Ultimo giorno a Pechino. In mattinata l'ultima visita in programma: il tempio dei Lama. Il tempio e il maggiore appartenente alla scuola della Setta Gialla del Buddhismo tibetano a Pechino nonché uno dei maggiori templi lamaisti caratterizzato da uno stile architettonico unico in tutto il paese della Cina. Per noi è il primo impatto con i praticanti di questa religione che vediamo intenti alla preghiera dopo aver bruciato negli appositi bracieri i bastoncini d'incenso.
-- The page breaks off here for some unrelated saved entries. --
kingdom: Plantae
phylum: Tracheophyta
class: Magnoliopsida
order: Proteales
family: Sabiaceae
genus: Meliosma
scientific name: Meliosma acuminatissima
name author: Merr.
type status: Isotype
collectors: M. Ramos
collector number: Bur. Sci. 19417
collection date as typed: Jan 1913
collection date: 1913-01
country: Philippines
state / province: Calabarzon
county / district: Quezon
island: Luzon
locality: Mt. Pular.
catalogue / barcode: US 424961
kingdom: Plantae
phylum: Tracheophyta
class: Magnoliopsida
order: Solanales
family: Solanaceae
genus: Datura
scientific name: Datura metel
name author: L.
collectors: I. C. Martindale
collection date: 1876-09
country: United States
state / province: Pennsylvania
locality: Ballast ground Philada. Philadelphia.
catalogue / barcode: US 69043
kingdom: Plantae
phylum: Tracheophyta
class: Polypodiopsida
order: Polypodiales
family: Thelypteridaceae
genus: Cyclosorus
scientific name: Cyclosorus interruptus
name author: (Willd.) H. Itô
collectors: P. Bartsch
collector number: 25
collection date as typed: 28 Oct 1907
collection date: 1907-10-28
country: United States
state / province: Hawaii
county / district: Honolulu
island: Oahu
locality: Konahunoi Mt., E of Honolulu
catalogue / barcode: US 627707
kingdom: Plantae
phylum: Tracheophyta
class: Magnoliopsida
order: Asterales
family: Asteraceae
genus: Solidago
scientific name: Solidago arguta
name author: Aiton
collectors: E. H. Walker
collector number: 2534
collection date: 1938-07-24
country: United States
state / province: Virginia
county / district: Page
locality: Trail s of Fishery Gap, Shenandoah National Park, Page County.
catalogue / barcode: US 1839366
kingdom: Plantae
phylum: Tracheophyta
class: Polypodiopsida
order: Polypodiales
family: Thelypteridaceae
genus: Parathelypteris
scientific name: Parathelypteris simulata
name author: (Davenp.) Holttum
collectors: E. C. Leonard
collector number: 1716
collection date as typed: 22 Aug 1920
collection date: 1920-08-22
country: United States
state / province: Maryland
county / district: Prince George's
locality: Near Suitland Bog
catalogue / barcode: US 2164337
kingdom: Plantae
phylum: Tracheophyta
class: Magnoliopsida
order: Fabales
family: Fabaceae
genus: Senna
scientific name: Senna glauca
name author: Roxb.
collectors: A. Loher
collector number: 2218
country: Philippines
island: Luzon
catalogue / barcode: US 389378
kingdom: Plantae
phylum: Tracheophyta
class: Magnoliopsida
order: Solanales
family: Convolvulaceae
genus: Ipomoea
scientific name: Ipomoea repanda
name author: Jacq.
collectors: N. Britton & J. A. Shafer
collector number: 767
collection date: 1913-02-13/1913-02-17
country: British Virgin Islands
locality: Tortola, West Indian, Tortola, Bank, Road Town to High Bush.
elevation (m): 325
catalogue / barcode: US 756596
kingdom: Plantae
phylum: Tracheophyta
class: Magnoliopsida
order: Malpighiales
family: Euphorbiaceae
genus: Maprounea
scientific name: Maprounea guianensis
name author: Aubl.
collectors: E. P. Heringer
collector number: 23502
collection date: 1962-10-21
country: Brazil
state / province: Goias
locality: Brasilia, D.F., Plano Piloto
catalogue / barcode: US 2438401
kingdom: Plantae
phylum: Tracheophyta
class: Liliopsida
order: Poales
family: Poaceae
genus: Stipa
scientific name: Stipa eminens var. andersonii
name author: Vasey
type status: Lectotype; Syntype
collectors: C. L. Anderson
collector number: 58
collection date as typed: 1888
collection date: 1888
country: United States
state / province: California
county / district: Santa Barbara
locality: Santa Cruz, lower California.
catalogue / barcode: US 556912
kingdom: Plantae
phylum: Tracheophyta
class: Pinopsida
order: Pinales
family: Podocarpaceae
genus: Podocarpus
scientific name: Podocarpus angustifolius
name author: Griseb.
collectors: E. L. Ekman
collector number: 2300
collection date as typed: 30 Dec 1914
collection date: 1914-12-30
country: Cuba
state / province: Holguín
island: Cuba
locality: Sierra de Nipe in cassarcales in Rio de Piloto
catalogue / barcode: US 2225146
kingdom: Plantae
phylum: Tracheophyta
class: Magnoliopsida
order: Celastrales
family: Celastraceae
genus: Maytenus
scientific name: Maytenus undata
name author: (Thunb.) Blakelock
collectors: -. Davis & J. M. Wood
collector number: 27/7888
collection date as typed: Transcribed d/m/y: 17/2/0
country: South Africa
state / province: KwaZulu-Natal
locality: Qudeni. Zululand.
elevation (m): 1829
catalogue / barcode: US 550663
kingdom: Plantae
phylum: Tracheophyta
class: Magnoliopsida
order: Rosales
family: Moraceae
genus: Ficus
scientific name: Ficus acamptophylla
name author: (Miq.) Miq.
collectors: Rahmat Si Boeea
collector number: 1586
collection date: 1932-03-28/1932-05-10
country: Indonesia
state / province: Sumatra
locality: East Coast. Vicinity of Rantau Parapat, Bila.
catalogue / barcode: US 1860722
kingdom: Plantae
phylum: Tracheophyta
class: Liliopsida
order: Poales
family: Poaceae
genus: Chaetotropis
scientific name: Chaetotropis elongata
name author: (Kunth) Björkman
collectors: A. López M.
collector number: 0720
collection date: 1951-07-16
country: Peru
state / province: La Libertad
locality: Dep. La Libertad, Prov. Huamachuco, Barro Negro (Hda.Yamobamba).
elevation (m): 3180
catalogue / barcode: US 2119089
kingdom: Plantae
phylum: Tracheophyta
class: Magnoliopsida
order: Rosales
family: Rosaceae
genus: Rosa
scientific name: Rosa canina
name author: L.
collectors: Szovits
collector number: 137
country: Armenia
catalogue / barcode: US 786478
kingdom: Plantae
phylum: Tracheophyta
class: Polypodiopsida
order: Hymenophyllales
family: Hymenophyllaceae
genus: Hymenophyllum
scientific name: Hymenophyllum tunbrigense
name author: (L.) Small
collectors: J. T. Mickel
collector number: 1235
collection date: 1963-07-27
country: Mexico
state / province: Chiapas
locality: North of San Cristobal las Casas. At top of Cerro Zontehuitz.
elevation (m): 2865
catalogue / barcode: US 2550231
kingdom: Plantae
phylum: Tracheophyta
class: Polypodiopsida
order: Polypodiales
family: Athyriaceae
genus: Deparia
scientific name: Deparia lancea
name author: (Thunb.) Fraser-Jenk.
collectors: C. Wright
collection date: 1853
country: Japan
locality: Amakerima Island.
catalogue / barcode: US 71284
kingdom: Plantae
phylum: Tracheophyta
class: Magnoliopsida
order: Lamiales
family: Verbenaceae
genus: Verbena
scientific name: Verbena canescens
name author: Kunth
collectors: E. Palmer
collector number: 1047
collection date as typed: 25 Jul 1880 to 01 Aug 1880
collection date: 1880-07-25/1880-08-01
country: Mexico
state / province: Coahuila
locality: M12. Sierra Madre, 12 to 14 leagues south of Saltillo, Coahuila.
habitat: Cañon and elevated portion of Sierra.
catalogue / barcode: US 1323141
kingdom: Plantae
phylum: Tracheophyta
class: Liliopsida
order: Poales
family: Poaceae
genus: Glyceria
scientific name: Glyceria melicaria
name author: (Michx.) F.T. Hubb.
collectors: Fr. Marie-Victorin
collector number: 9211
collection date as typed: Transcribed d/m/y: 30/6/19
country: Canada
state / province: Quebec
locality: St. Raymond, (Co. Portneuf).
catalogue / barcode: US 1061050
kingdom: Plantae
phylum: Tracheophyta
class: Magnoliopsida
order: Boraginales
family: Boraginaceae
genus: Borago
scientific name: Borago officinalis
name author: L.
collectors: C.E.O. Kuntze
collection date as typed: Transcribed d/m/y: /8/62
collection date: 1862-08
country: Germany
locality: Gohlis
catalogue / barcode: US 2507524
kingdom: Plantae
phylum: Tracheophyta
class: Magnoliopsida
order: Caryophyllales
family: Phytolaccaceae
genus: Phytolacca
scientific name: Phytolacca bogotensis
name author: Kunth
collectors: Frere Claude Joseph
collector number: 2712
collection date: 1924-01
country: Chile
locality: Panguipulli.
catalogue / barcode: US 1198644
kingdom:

L'atmosfera è pervasa da un misticismo che si può toccare con mano e ci sentiamo un po' estranei a tutto ciò. Cerchiamo di essere abbastanza discreti ma non possiamo fare a meno di sbirciare nelle varie sale che sono quasi nascoste a noi turisti in quanto poco inondati dalla luce che trapela dalle strette aperture. All'esterno alcuni monaci si preparano a qualche cerimonia in uno dei piazzale del tempio ed io non mi faccio scappare l'occasione per riprenderli con la videocamera sperando che non me lo vietino. E non posso fare a meno di far girare rigorosamente in senso orario una delle ruote della preghiera. Visitiamo o meglio sbrighiamo nelle diverse sale del tempio (la sala dei guardiani celestiali, la sala dell'armonia eterna, la sala della protezione eterna, la sala della ruota della legge) ed in ultimo arriviamo al padiglione delle 10.000 felicità, una costruzione a tre piani collegato con due sale laterali per mezzo di gallerie sospese che vengono chiamate corridoi volanti. Al centro della sala è collocata la monumentale statua di Buddha Maitreya, nella sua forma tibetana, alta 18 mt scolpita in un unico tronco di legno di sandalo bianco lungo 26 mt (8 mt sono affondati nel terreno). Il trasporto di questo tronco d'albero da Lhasa a Pechino richiese tre anni interi! Per noi occidentali il buddhismo è una religione che sotto certi aspetti sarà sempre incomprensibile. L'introduzione del buddismo in Cina è frutto di un lungo processo di cui non si conosce una data precisa di inizio. I primi segni della presenza buddhista in Cina si hanno con la fondazione del Tempio del Cavallo Bianco di Luoyan (lo visiteremo nella prossima tappa del nostro viaggio proprio a Luoyan) sotto la dinastia Han. Il culto, basato sugli insegnamenti del Buddha vissuto nel nord dell'India durante il sesto secolo a. C., venne presumibilmente diffuso lungo la Via della seta dagli immigrati dell'Asia centrale a partire dal primo secolo. Ora dobbiamo affrettarci, ci aspetta l'aereo per Luoyang.